*Keypoint coordinate data*:
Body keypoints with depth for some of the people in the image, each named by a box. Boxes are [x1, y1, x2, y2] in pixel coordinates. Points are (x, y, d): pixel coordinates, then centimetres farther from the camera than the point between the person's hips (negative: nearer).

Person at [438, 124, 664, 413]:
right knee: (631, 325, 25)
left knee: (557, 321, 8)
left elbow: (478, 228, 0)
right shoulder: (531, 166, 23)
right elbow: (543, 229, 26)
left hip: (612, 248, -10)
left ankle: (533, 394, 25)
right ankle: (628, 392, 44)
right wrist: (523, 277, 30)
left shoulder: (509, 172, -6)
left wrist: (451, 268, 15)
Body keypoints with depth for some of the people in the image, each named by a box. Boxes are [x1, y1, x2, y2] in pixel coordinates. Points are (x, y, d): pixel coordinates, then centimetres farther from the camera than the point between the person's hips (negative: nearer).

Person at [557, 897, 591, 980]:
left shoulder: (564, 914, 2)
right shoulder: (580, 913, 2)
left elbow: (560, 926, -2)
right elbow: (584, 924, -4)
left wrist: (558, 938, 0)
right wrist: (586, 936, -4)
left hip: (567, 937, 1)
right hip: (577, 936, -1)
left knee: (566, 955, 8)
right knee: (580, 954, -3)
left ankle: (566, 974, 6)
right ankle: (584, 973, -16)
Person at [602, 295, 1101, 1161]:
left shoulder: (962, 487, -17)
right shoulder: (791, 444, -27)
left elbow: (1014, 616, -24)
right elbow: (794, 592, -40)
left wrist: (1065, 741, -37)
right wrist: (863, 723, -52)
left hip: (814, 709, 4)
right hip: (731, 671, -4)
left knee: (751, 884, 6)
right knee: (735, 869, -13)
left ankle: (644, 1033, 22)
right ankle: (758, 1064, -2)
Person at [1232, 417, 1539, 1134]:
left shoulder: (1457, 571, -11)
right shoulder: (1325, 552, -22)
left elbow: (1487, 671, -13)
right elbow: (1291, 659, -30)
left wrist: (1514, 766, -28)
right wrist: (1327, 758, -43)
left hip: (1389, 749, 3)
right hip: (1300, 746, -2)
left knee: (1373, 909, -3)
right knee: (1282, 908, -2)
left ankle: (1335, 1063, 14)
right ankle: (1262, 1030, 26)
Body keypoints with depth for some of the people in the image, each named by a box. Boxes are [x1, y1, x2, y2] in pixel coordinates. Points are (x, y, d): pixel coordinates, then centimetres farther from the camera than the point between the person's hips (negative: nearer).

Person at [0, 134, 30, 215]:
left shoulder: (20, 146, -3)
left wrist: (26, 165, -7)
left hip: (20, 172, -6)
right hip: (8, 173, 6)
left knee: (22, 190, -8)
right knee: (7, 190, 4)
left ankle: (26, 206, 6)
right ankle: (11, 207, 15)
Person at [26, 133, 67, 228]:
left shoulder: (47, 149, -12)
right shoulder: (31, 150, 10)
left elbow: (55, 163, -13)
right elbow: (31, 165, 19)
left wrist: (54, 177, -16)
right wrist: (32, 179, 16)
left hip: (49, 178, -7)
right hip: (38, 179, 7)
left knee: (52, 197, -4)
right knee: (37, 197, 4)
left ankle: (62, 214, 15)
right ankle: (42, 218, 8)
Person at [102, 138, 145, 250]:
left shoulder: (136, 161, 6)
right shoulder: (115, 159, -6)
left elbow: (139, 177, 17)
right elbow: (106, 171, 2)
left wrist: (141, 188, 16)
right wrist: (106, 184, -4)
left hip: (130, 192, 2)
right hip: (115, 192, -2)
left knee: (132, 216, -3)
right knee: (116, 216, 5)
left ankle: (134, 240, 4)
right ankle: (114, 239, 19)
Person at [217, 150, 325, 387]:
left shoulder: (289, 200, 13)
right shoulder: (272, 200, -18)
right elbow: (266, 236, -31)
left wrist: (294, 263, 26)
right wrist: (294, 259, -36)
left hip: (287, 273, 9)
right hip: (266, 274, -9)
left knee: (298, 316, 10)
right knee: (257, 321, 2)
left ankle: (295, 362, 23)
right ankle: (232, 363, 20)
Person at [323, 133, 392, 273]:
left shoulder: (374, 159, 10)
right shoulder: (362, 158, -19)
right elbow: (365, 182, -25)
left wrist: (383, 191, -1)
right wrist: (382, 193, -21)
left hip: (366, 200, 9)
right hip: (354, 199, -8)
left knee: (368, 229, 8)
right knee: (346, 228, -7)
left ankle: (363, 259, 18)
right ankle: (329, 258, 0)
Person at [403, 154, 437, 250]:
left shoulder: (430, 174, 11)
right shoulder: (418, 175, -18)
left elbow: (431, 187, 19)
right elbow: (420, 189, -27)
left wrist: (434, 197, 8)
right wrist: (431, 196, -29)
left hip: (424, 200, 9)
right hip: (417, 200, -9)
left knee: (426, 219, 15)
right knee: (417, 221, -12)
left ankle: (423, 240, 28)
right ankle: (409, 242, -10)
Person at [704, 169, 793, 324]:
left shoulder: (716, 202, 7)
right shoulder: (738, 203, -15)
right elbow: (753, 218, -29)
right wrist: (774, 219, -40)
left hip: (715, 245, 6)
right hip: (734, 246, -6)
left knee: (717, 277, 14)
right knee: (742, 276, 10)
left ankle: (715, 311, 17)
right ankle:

*PROBLEM TO SOLVE*: Output the records above in their entirety, exactly.

*ANSWER SPACE*:
Body keypoints with depth for some of the people in the image, each named by a box. Boxes are [x1, y1, x2, y2] in pixel coordinates. Points are (x, y, d): pixel coordinates, then centimetres farther from the camera than the point between the person's hips (negative: nearer).

Person at [438, 124, 664, 413]:
right knee: (631, 325, 25)
left knee: (557, 321, 8)
left elbow: (478, 228, 0)
right shoulder: (531, 166, 23)
right elbow: (543, 229, 26)
left hip: (612, 248, -10)
left ankle: (533, 394, 25)
right ankle: (628, 392, 44)
right wrist: (523, 277, 30)
left shoulder: (509, 172, -6)
left wrist: (451, 268, 15)
Body keypoints with depth for some of the people in the image, each named by a box. Boxes are [x1, y1, x2, y2] in pixel coordinates. Points are (x, y, d): pixel coordinates, then centimetres farther from the camera than the point between the person's hips (negative: nearer).

Person at [557, 897, 591, 980]:
left shoulder: (564, 914, 2)
right shoulder: (580, 913, 2)
left elbow: (560, 926, -2)
right elbow: (584, 924, -4)
left wrist: (558, 938, 0)
right wrist: (586, 936, -4)
left hip: (567, 937, 1)
right hip: (577, 936, -1)
left knee: (566, 955, 8)
right knee: (580, 954, -3)
left ankle: (566, 974, 6)
right ankle: (584, 973, -16)
Person at [602, 295, 1101, 1161]:
left shoulder: (962, 487, -17)
right shoulder: (791, 444, -27)
left elbow: (1014, 616, -24)
right elbow: (794, 592, -40)
left wrist: (1065, 741, -37)
right wrist: (863, 723, -52)
left hip: (814, 709, 4)
right hip: (731, 671, -4)
left knee: (751, 884, 6)
right knee: (735, 869, -13)
left ankle: (644, 1033, 22)
right ankle: (758, 1064, -2)
Person at [1232, 417, 1539, 1134]:
left shoulder: (1457, 571, -11)
right shoulder: (1325, 552, -22)
left elbow: (1487, 671, -13)
right elbow: (1291, 659, -30)
left wrist: (1514, 766, -28)
right wrist: (1327, 758, -43)
left hip: (1389, 749, 3)
right hip: (1300, 746, -2)
left knee: (1373, 909, -3)
right knee: (1282, 908, -2)
left ankle: (1335, 1063, 14)
right ankle: (1262, 1030, 26)
Body keypoints with depth for some of the people in the image, each named by a box. Boxes are [x1, y1, x2, y2] in pixel coordinates. Points are (x, y, d): pixel coordinates, then centimetres farther from the camera than the point between the person's hips (negative: nearer).

Person at [0, 134, 30, 215]:
left shoulder: (20, 146, -3)
left wrist: (26, 165, -7)
left hip: (20, 172, -6)
right hip: (8, 173, 6)
left knee: (22, 190, -8)
right knee: (7, 190, 4)
left ankle: (26, 206, 6)
right ankle: (11, 207, 15)
Person at [26, 133, 67, 228]:
left shoulder: (47, 149, -12)
right shoulder: (31, 150, 10)
left elbow: (55, 163, -13)
right elbow: (31, 165, 19)
left wrist: (54, 177, -16)
right wrist: (32, 179, 16)
left hip: (49, 178, -7)
right hip: (38, 179, 7)
left knee: (52, 197, -4)
right knee: (37, 197, 4)
left ankle: (62, 214, 15)
right ankle: (42, 218, 8)
Person at [102, 138, 145, 250]:
left shoulder: (136, 161, 6)
right shoulder: (115, 159, -6)
left elbow: (139, 177, 17)
right elbow: (106, 171, 2)
left wrist: (141, 188, 16)
right wrist: (106, 184, -4)
left hip: (130, 192, 2)
right hip: (115, 192, -2)
left knee: (132, 216, -3)
right knee: (116, 216, 5)
left ankle: (134, 240, 4)
right ankle: (114, 239, 19)
Person at [217, 150, 325, 387]:
left shoulder: (289, 200, 13)
right shoulder: (272, 200, -18)
right elbow: (266, 236, -31)
left wrist: (294, 263, 26)
right wrist: (294, 259, -36)
left hip: (287, 273, 9)
right hip: (266, 274, -9)
left knee: (298, 316, 10)
right knee: (257, 321, 2)
left ankle: (295, 362, 23)
right ankle: (232, 363, 20)
Person at [323, 133, 392, 273]:
left shoulder: (374, 159, 10)
right shoulder: (362, 158, -19)
right elbow: (365, 182, -25)
left wrist: (383, 191, -1)
right wrist: (382, 193, -21)
left hip: (366, 200, 9)
right hip: (354, 199, -8)
left knee: (368, 229, 8)
right knee: (346, 228, -7)
left ankle: (363, 259, 18)
right ankle: (329, 258, 0)
Person at [403, 154, 437, 250]:
left shoulder: (430, 174, 11)
right shoulder: (418, 175, -18)
left elbow: (431, 187, 19)
right elbow: (420, 189, -27)
left wrist: (434, 197, 8)
right wrist: (431, 196, -29)
left hip: (424, 200, 9)
right hip: (417, 200, -9)
left knee: (426, 219, 15)
right knee: (417, 221, -12)
left ankle: (423, 240, 28)
right ankle: (409, 242, -10)
Person at [704, 169, 793, 324]:
left shoulder: (716, 202, 7)
right shoulder: (738, 203, -15)
right elbow: (753, 218, -29)
right wrist: (774, 219, -40)
left hip: (715, 245, 6)
right hip: (734, 246, -6)
left knee: (717, 277, 14)
right knee: (742, 276, 10)
left ankle: (715, 311, 17)
right ankle:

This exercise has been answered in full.